Later in his life, Lesh was involved in AM radio, telephony, and air navigation. He held a patent on a wind driven generator he invented in 1912. He managed two commercial AM radio stations in Chicago: WDAP and WCFL. After moving to Fort Myers in the 1930s, he adopted an eclectic lifestyle, painting signs, applying his aerodynamic knowledge to the design of throwing knives, as well as some aviation projects. In 1916, Lesh mounted a searchlight on a Curtiss airplane, powered by a small generator attached to one of the propellers.

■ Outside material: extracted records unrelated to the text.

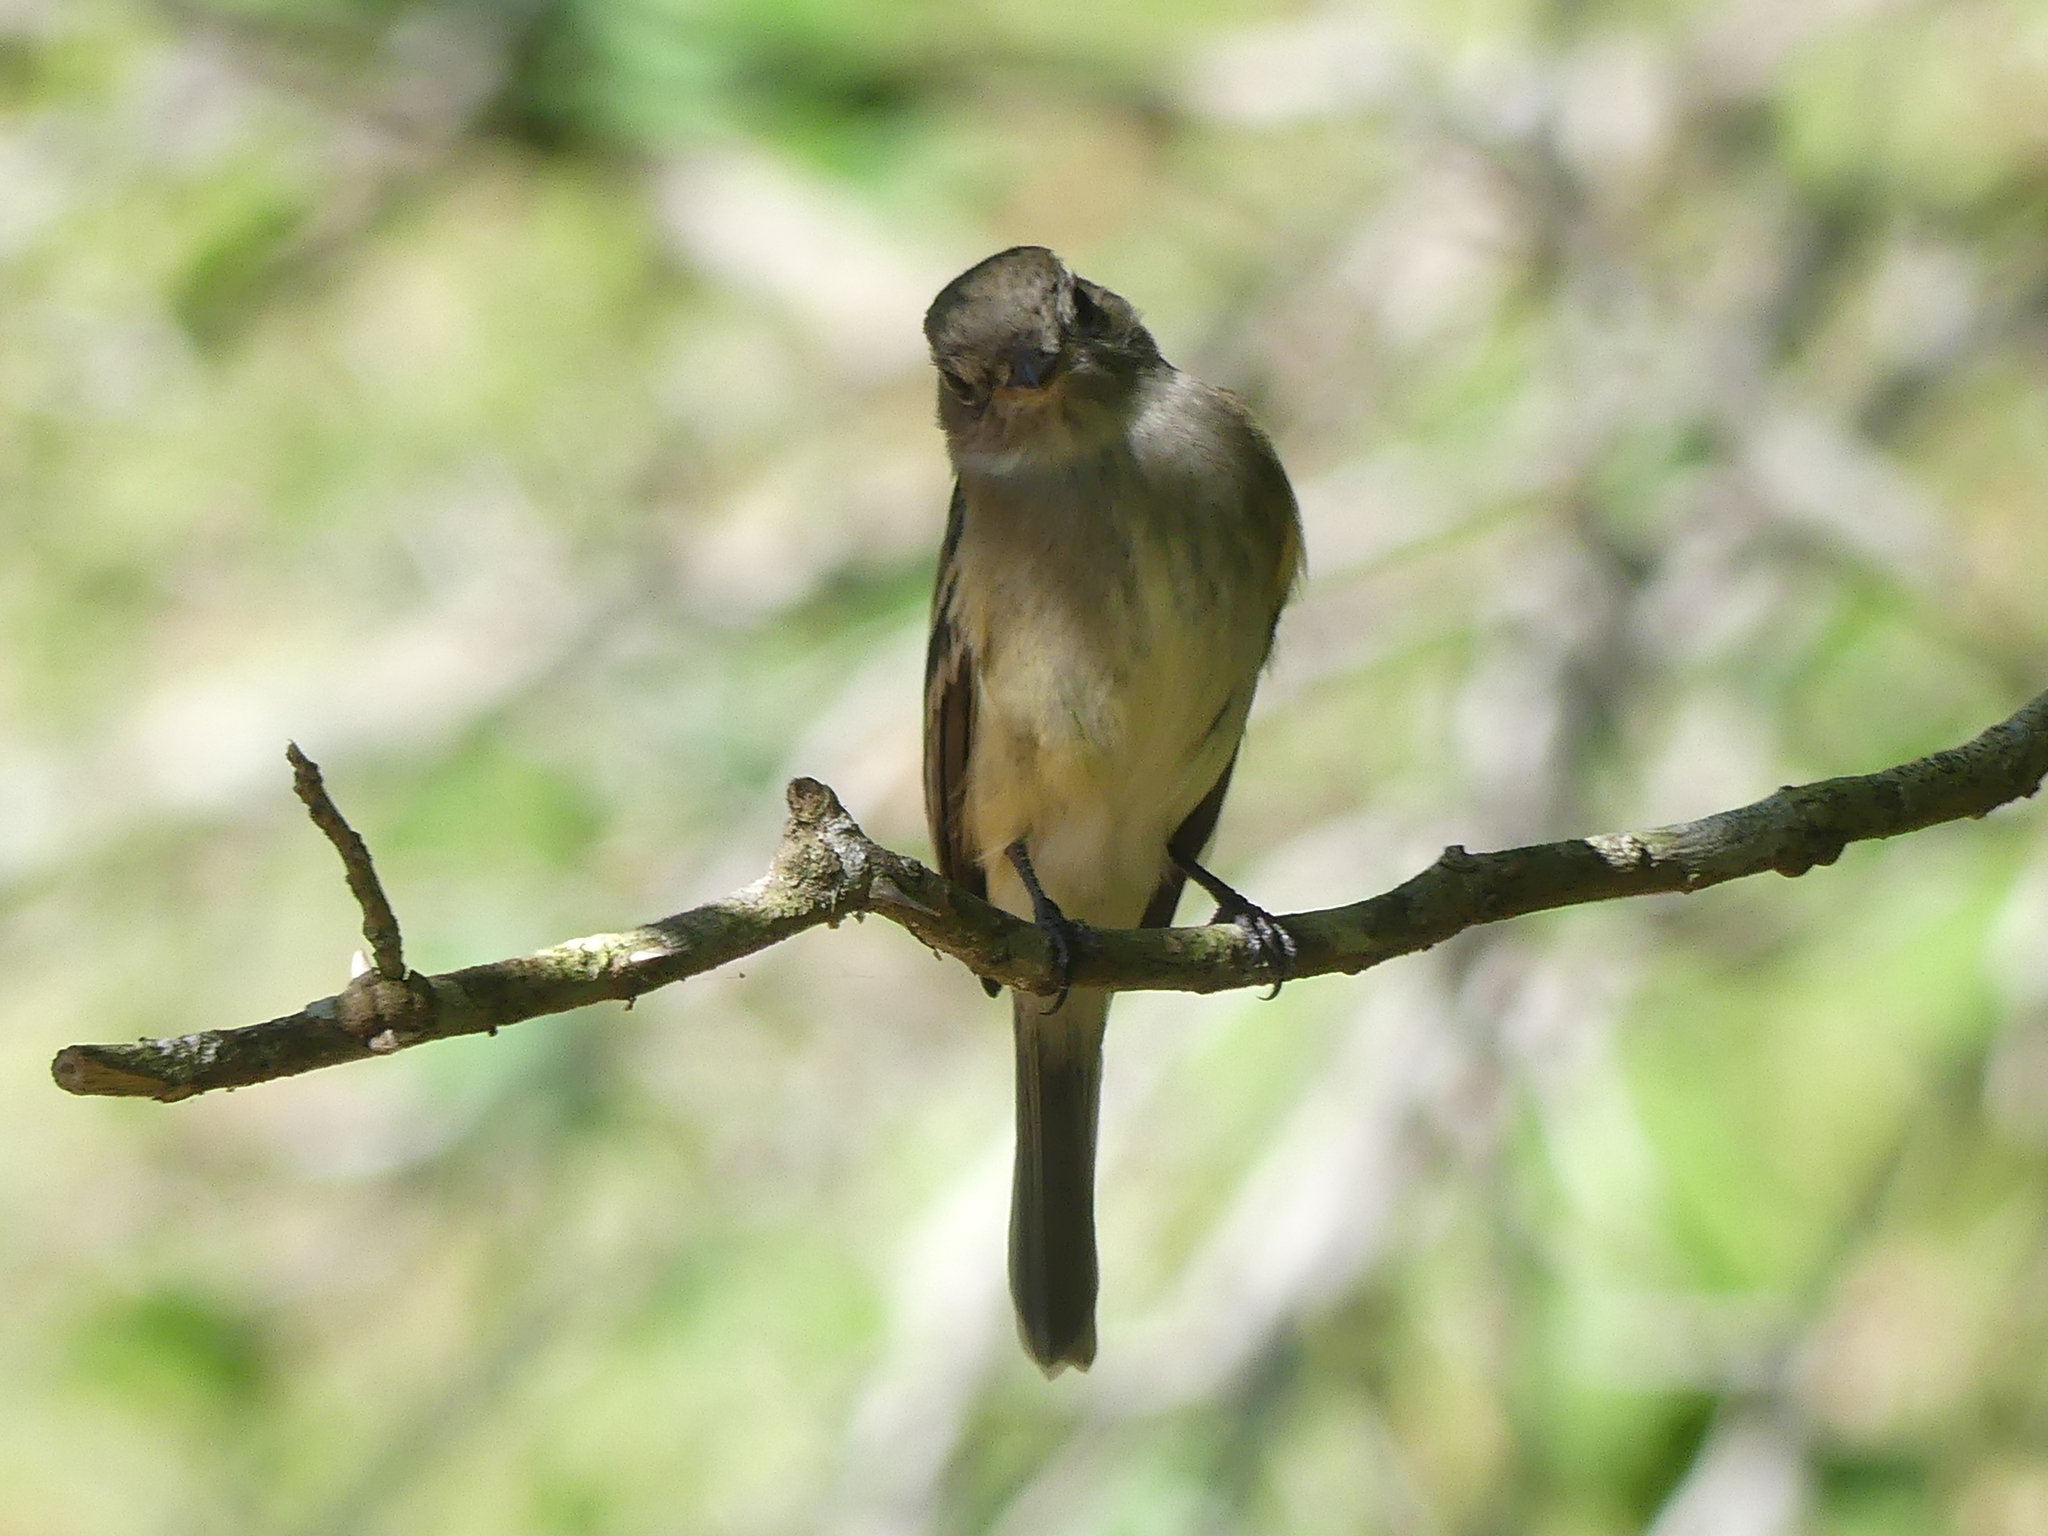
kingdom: Animalia
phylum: Chordata
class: Aves
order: Passeriformes
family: Tyrannidae
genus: Empidonax
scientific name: Empidonax minimus
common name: Least flycatcher
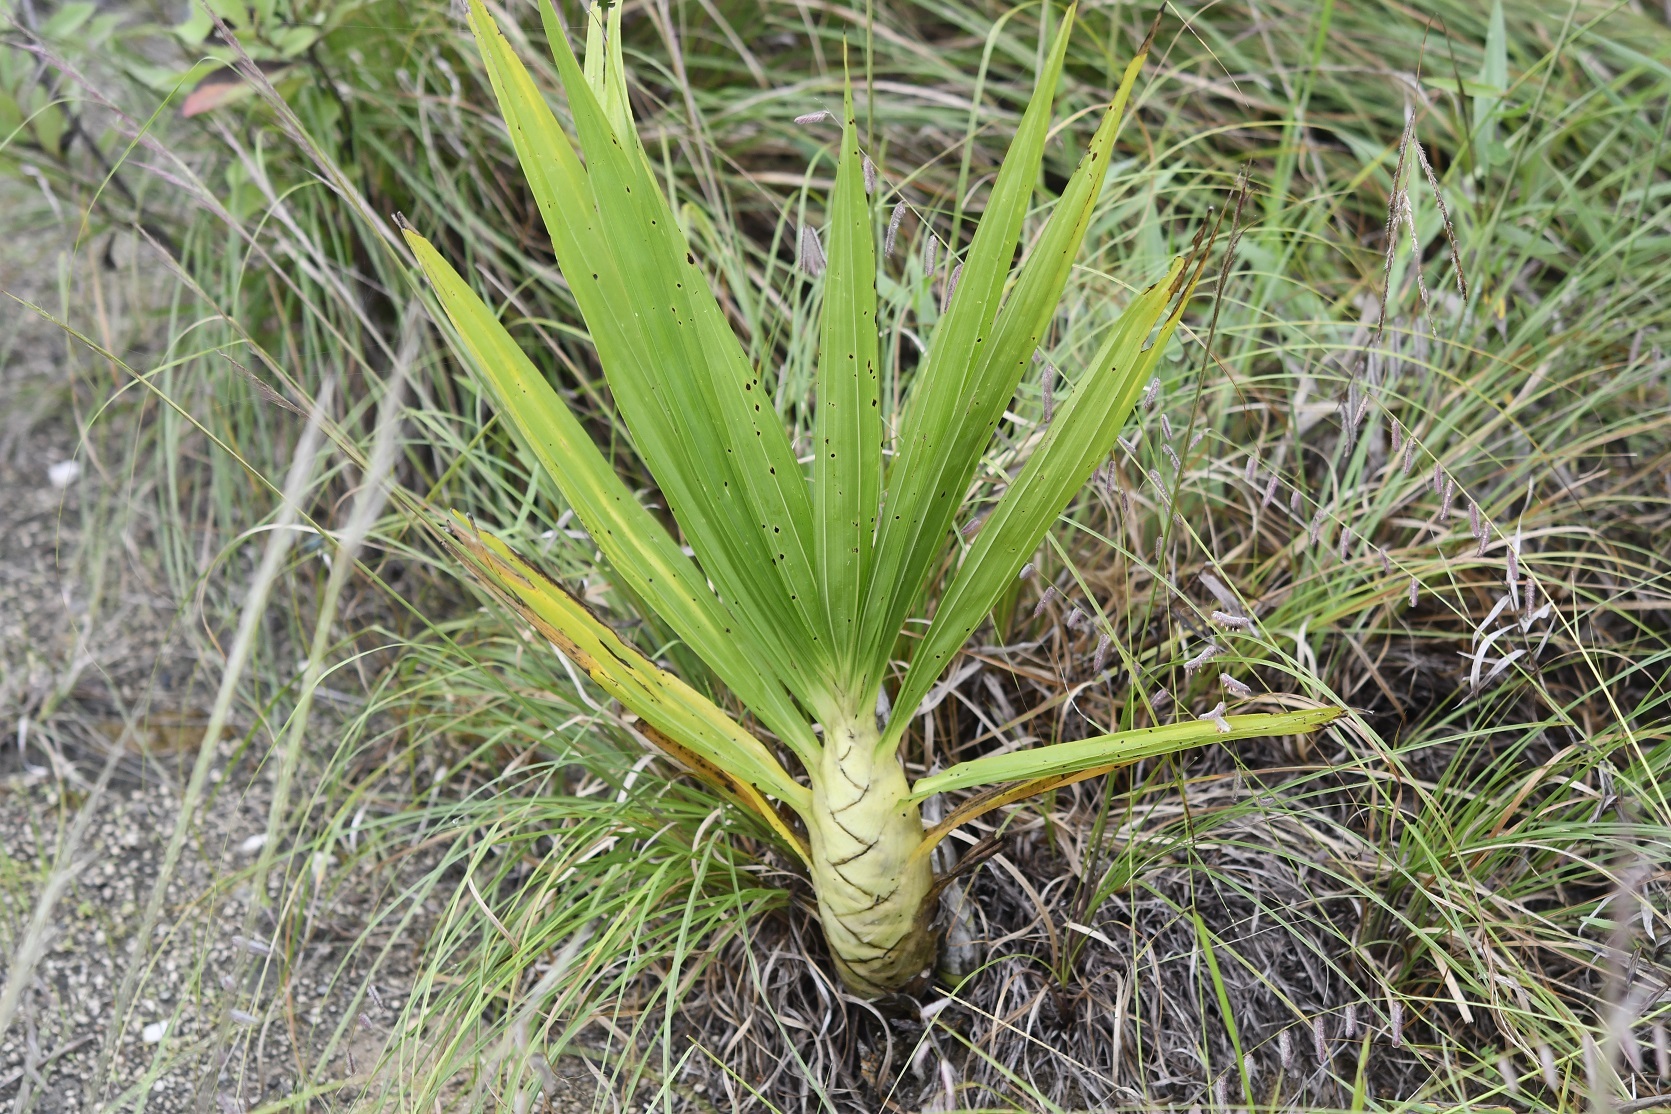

In the 1930s, Lesh experimented with rigid rotating sails for boats in a wind tunnel and in the model boat basin at Jackson Park in Chicago. These used an internal structure with a central box spar similar to an airplane wing and were mounted vertically, free to spin on ball bearings. By July 1933, Lesh was nearing completion of a full-size boat equipped with his invention, in which he would be testing canvas, plywood, and polished duralumin as skins for the sails, which he believed would be able to generate almost four times the force of conventional sails.

He married Gail McCreary and had one child, Laurende J.

== Death ==
Lesh died on December 2, 1965, in Fort Myers after a long illness.